-- O QUE FAZER --
Retome o texto sobre a cena na revista de moda e continue a escrita logo depois da última fala.

-- TEXTO PARA LEITURA --
►

Palavras – chave: análise do discurso; psicanálise; moda; internet. …
Numa sala decorada, num prédio belíssimo e imponente numa das maiores cidades do mundo, New York, desenha-se a seguinte situação: duas assistentes e um costureiro fazem uma exposição das novas peças desenvolvidas por estilistas americanos para Miranda – presidente da maior revista de Moda do país – Runway- até que Andréa – nova secretária de Miranda – é interpelada por ter achado a situação cômica.
"É uma decisão difícil, são tão diferentes.
Andy começa a rir e Miranda diz:
-Algo engraçado?
-Não, não, nada. Só que os dois cintos me parecem idênticos. Ainda estou aprendendo essas coisas.
Miranda então sorri com ironia e diz:
-Essas coisas?

◄

-- DADOS DO MATERIAL --

►

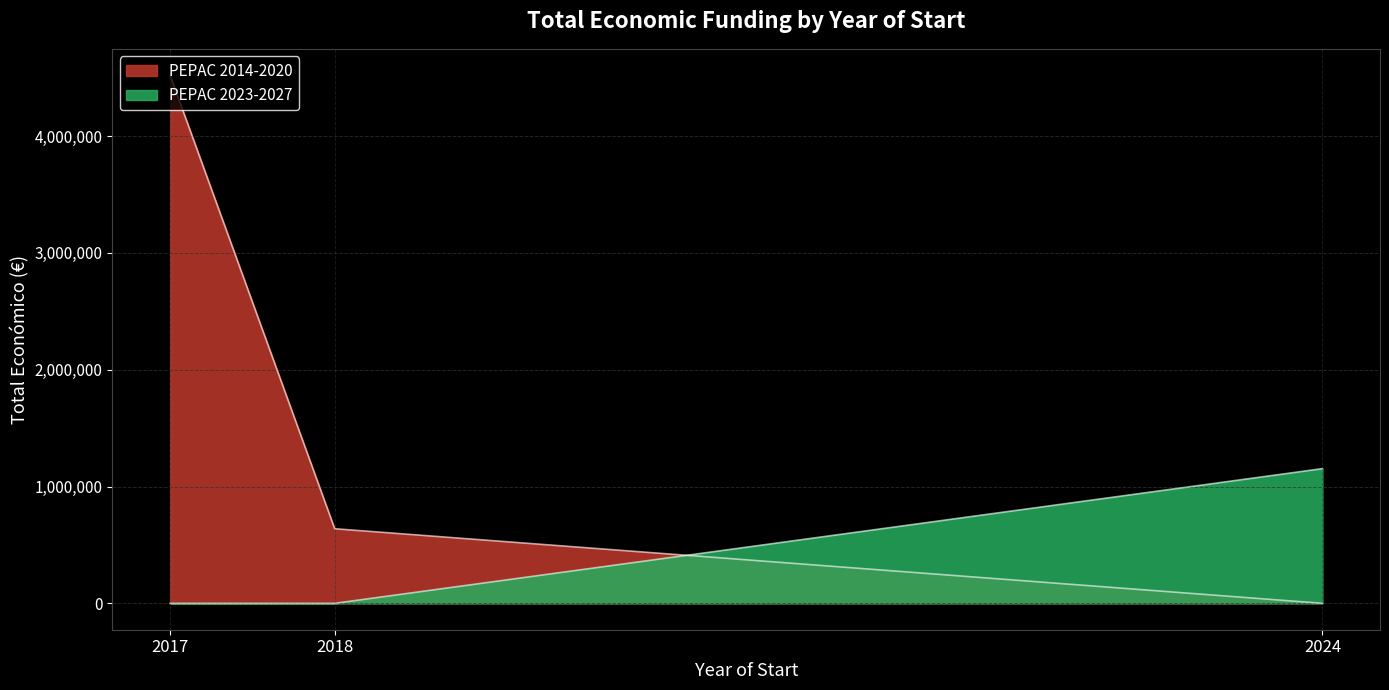

How many lines are shown in the chart?

2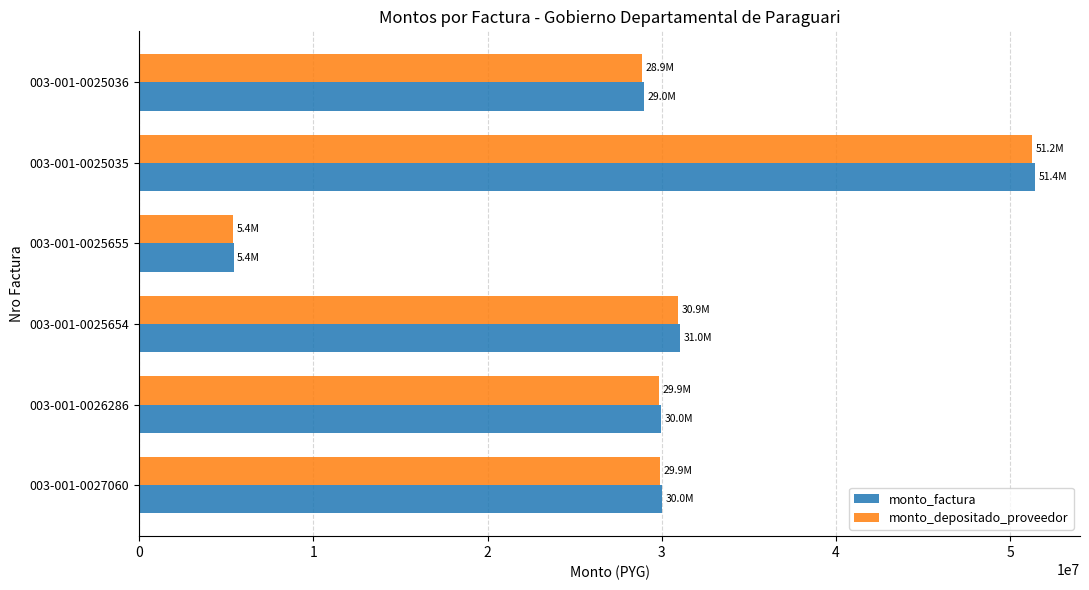

The value of monto_factura at 003-001-0025035 is 51430000. True or false?

True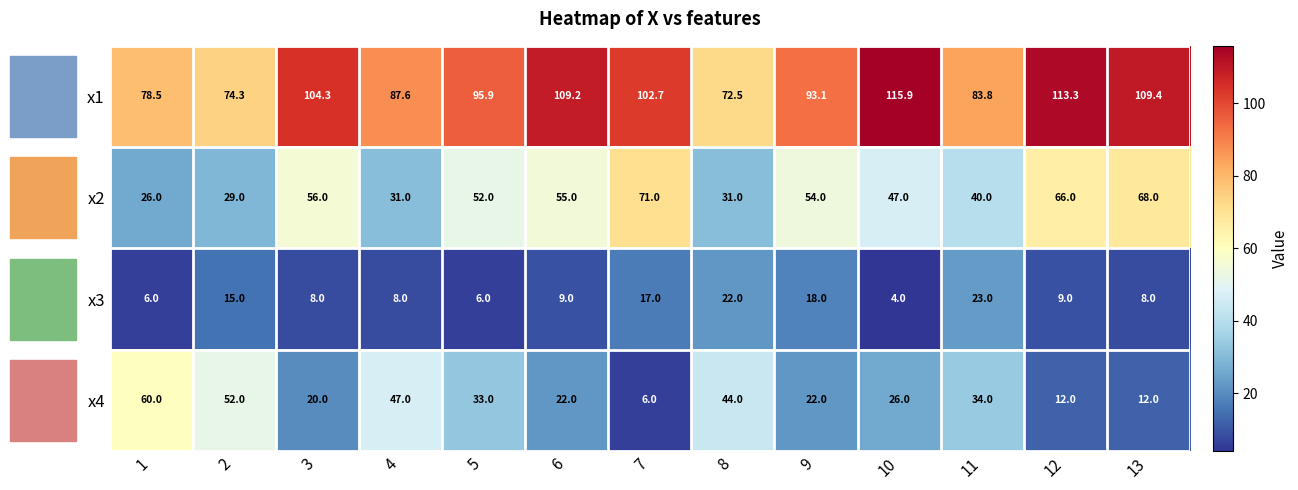

Read the x3 value at 9.

18.0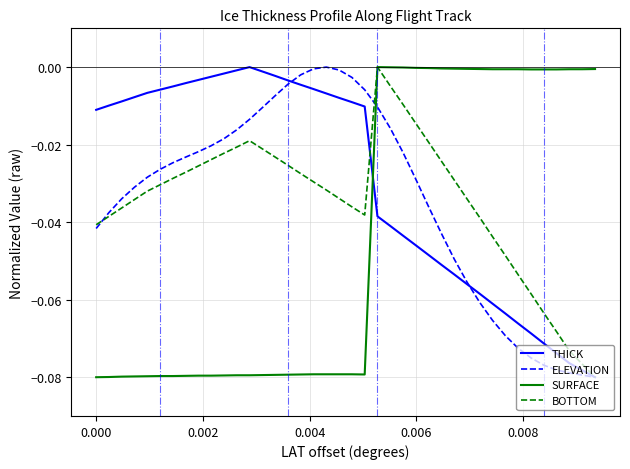

Which series has the largest total across all categories?

THICK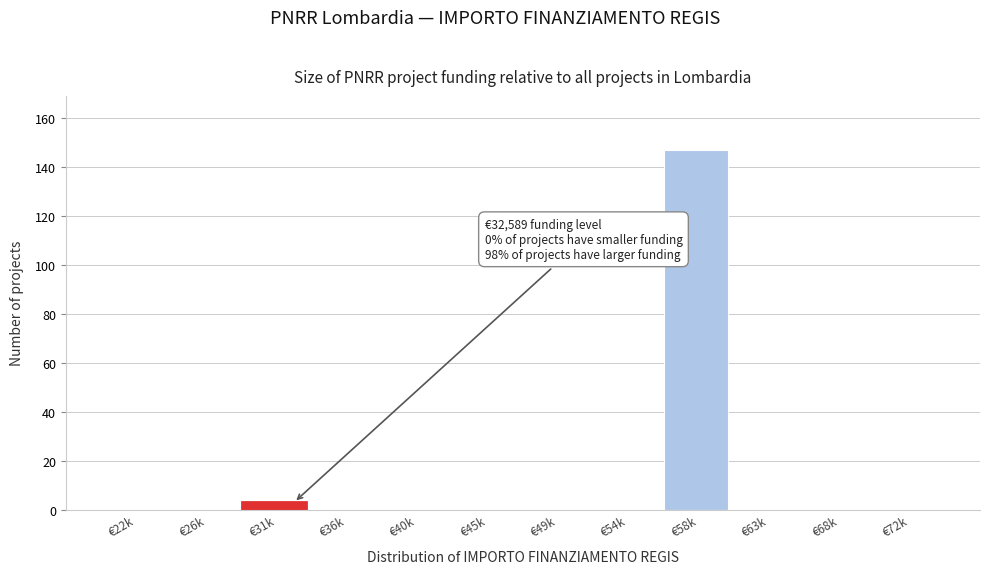

Reading right to left, extract all data points from this chart.

€72k=0	€68k=0	€63k=0	€58k=147	€54k=0	€49k=0	€45k=0	€40k=0	€36k=0	€31k=3	€26k=0	€22k=0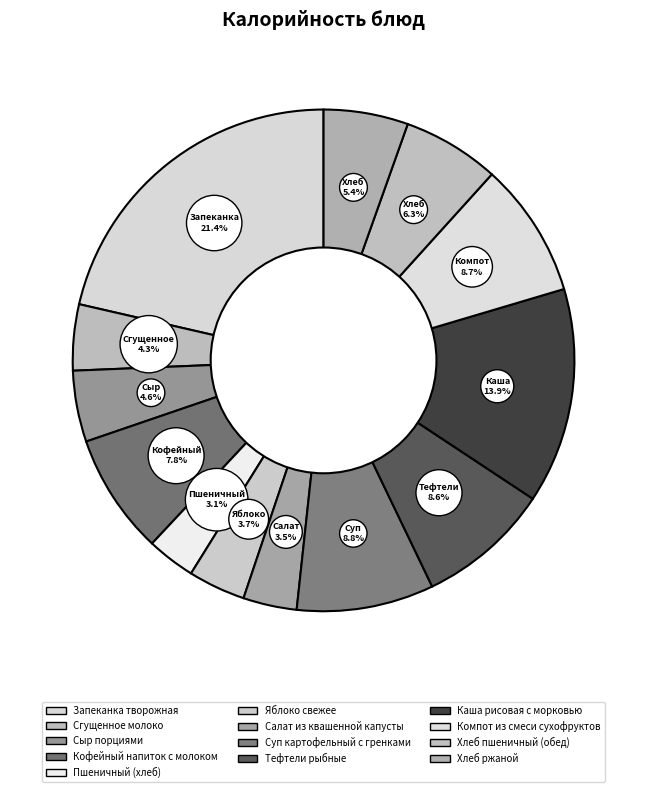

To the nearest percent, what is the average slice percentage?

8%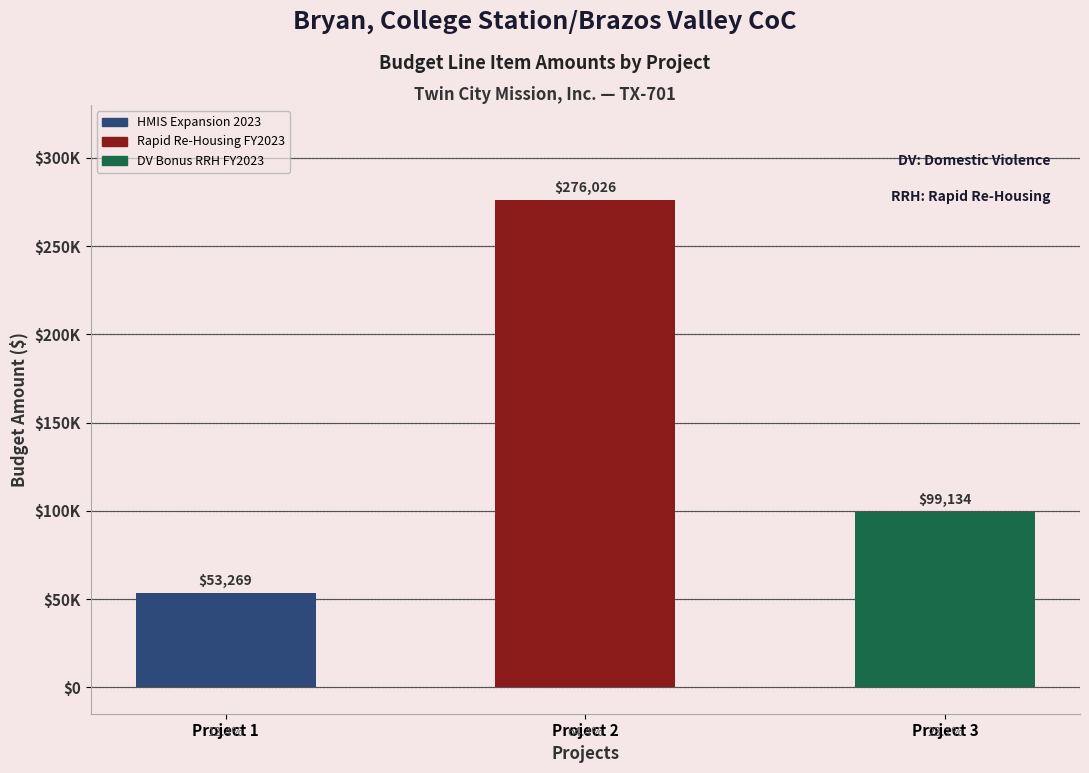

What position from the left is DV Bonus RRH FY2023?

3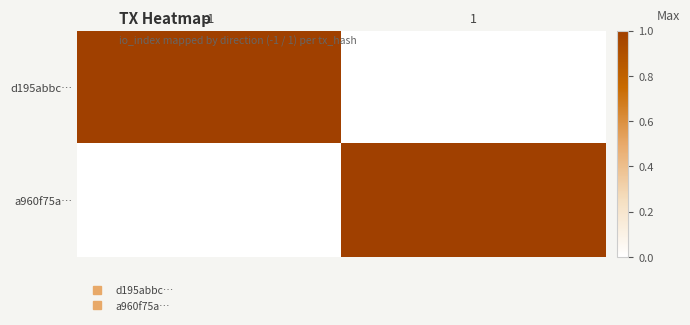

Which label corresponds to the smallest value in the chart?

1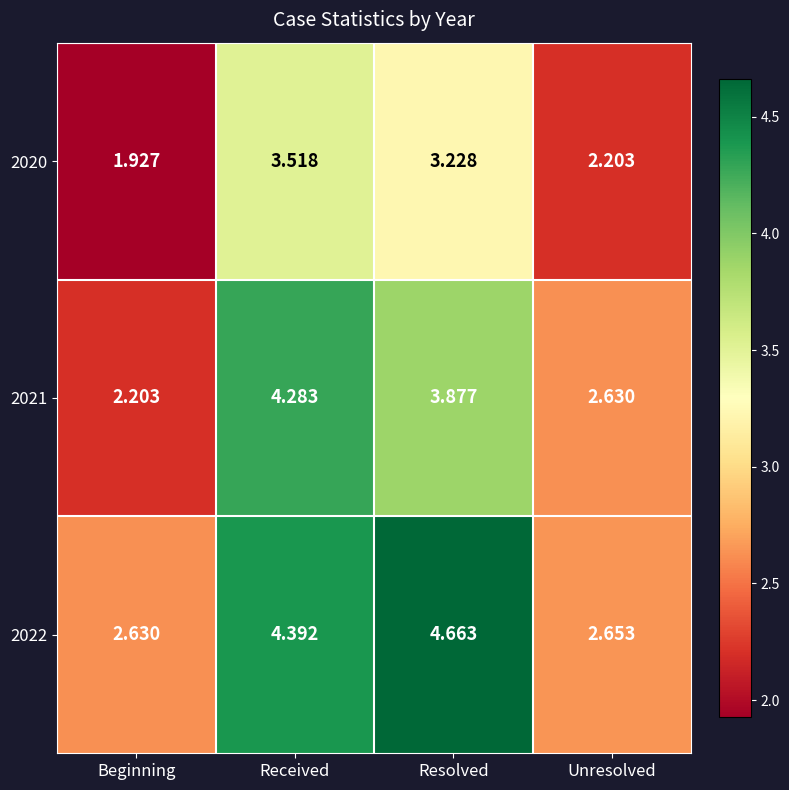

At which label is 2022 closest to 3?

Unresolved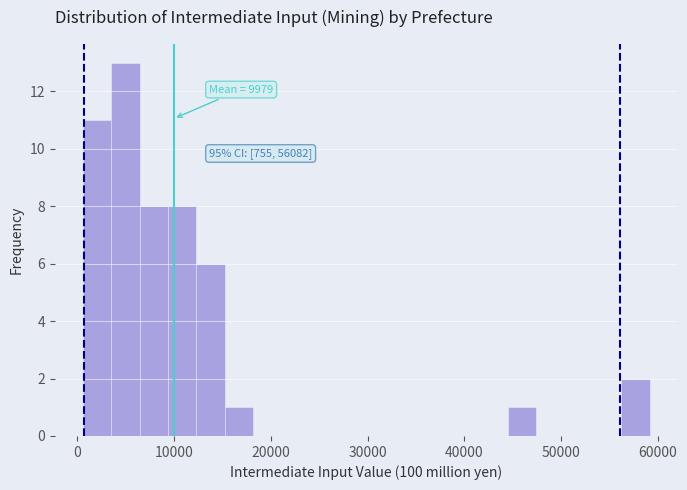

Around what value on the x-axis is the tallest bar? Give the approximate position of its centre, as read against the axis.

5000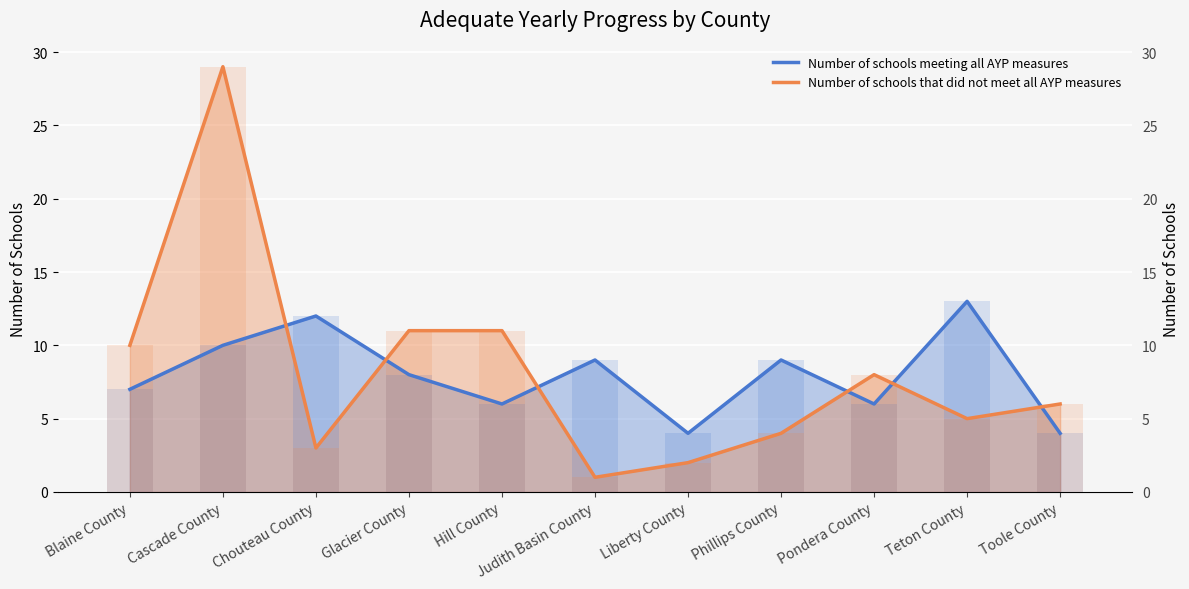

Rank the series at Pondera County from lowest to highest value.

Number of schools meeting all AYP measures, Number of schools that did not meet all AYP measures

◄

-- RESPOSTA ABAIXO --
Entendi. Acha que isso nada tem a ver com sua vida. Você vai até o guarda roupa e escolhe esse suéter azul folgado para dizer ao mundo que se leva muito a sério para se importar com o que veste. O que você não sabe é que esse suéter não é apenas azul. Nem turquesa. Nem lápis-lazúli. Na verdade, é cerúleo. E você não tem a menor noção que em 2002 Oscar de La Renta fez vestidos cerúleos e Yves Saint Laurent jaquetas militares cerúleas. E o cerúleo foi visto em oito coleções diferentes e acabou nas grandes lojas e, um tempo depois em alguma lojinha vagabunda onde você sem dúvida, o comprou numa liquidação. Esse azul representa milhões de dólares e vários empregos e é meio cômico que ache que sua escolha a isente da indústria da moda quando de fato usa um suéter que foi selecionado pelas pessoas daqui no meio de uma pilha de coisas."
Com base nessas conjecturas e – desejo antes ressaltar que não me proponho a receber nenhum título pela originalidade desta reflexão, mas hipotetizar como se dá a relação de um sujeito que procura uma sala de bate-papo para interagir com outras pessoas. Tentarei desenhar um percurso ou um lugar comum onde a moda, o narcisismo e internet se cruzam em seus discursos. Debruçada nas teorias sobre Análise do Discurso de matriz francesa e demais trabalhos acerca da moda, utilizarei o filme O Diabo Veste Prada para dar densidade a este artigo e comparar os discursos do sujeito/moda e digital.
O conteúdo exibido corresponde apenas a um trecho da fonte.